Power outages abound as severe storms threaten floods, tornados in parts of US

A deadly storm system continued to drench much of the Great Lakes and Northeast regions on Friday as authorities and residents throughout the eastern U.S. surveyed damage in the wake of widespread flooding and over a dozen tornadoes.

Flood advisories were active Friday across the Atlantic Coast from North Carolina to Maine, as well as in West Virginia and parts of New York state, according to the National Weather Service. Much of Ohio, Michigan and Kentucky were under high wind alerts as meteorologists warned of potential damage from flying debris.

By Friday morning, 1 to 3 inches of rain fell from Indiana and Ohio to Pennsylvania, West Virginia and Maryland, according to AccuWeather. Severe weather advisories were set to end throughout the afternoon as the storm continues to move north ahead of a looming cold front.

Power outages across Northeast, Gulf Coast; Flights delayed

More than 35,000 homes and businesses from Virginia to and Maine were without power on Friday morning, according to a USA TODAY database.

In the South, more than 17,000 utility customers in Louisiana reported an outage on Friday. Most of the outages were in West Feliciana, where an EF-1 tornado with winds between 86-110 mph ripped through the rural outpost just north of Baton Rouge on Wednesday.

At John F. Kennedy Airport, over 100 departing flights were delayed Friday, according to the flight tracking website FlightAware. Boston Logan International Airport and Hartsfield-Jackson Atlanta International Airport had 110 and 79 delays, respectively.

Storms wreak havoc across eastern U.S. this week

The storm system this week made a dayslong journey over the Gulf Coast, southeast and Midwest regions, toppling trees, destroying homes, flooding rural and city streets and causing multiple deaths and injuries.

More than 10 inches of rain was recorded this week in parts of northern Florida, Texas and Louisiana, where flash floods inflicted large amounts of damage. The week's heavy rain also rose water levels over the tops of river banks throughout the eastern U.S., spurring multiple rescues as people became trapped in homes and cars from Florida to West Virginia.

In Specter, West Virginia, the city's public works department spent Thursday night clearing debris off streets and out of storm drains after a severe storm dumped more than 3 inches over the area, causing widespread flooding, Mayor Terry Williams said in a statement.

"This will take a few days to get everything accomplished," he said. "If you do not need to be out on the roadways, please stay safe and stay home. The roads are very slick with mud."

In Tallahassee, Florida, cars and trucks were submerged in waist-high floodwaters, videos show. A local public high school also flooded and led school officials to cancel classes Friday as they worked to clear the water. On the east coast of the state, a strong storm walloped a St. Augustine subdivision, destroying fences, overturning BBQ grills and hurling debris.

At least 14 tornadoes were recorded across the Gulf Coast from Texas to Florida this week. The worst of the storms tore though Mississippi, where 179 homes were damaged and the severe weather led to six injuries and the deaths of two women, according to the Mississippi Emergency Management Agency.

Shirley Wilson, 64, died Wednesday after the power went out north of Harperville, about 50 miles east of Jackson, Scott County coroner Hunter Wolf told the Mississippi Clarion Ledger, part of the USA TODAY Network. Wilson had a list of health complications and was on oxygen, which was disconnected when Wilson lost power. According to Wolf, there was no backup that provided access to oxygen. Wolf said authorities tried to get Wilson to a hospital, but the roads were blocked by storm debris.

Shanika Newton, 43, died in Leflore County after her car hydroplaned and landed in a flooded ditch where she drowned, said Leflore County Deputy Coroner Will Gnemi.

Weekend outlook: Strong wind, cool air to sweep eastern US

Cooler temperatures and powerful winds will spread east from the Midwest, Ohio and Tennessee valleys Friday night and Saturday, according to the National Weather Service.

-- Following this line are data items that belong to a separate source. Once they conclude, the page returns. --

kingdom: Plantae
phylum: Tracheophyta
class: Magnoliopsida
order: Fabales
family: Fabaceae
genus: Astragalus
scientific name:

Wind gusts as high as 50 mph will extend from Idaho to Maine and as far south as Georgia on Friday night, AccuWeather said. Such wind gusts could snap tree limbs and send debris flying. Meteorologists also warn that the high winds could impact air travel.

In California, a series of showers and mountain snowfall was expected to continue into Saturday as a storm system rolls in from the Pacific coast, the weather service said. Heavy rain is forecast for the coast as several inches of snow builds up across the northern Coastal Ranges, Klamath Mountains and the Sierra Nevada. As the system moves inland, cooler temperatures will push in across the state.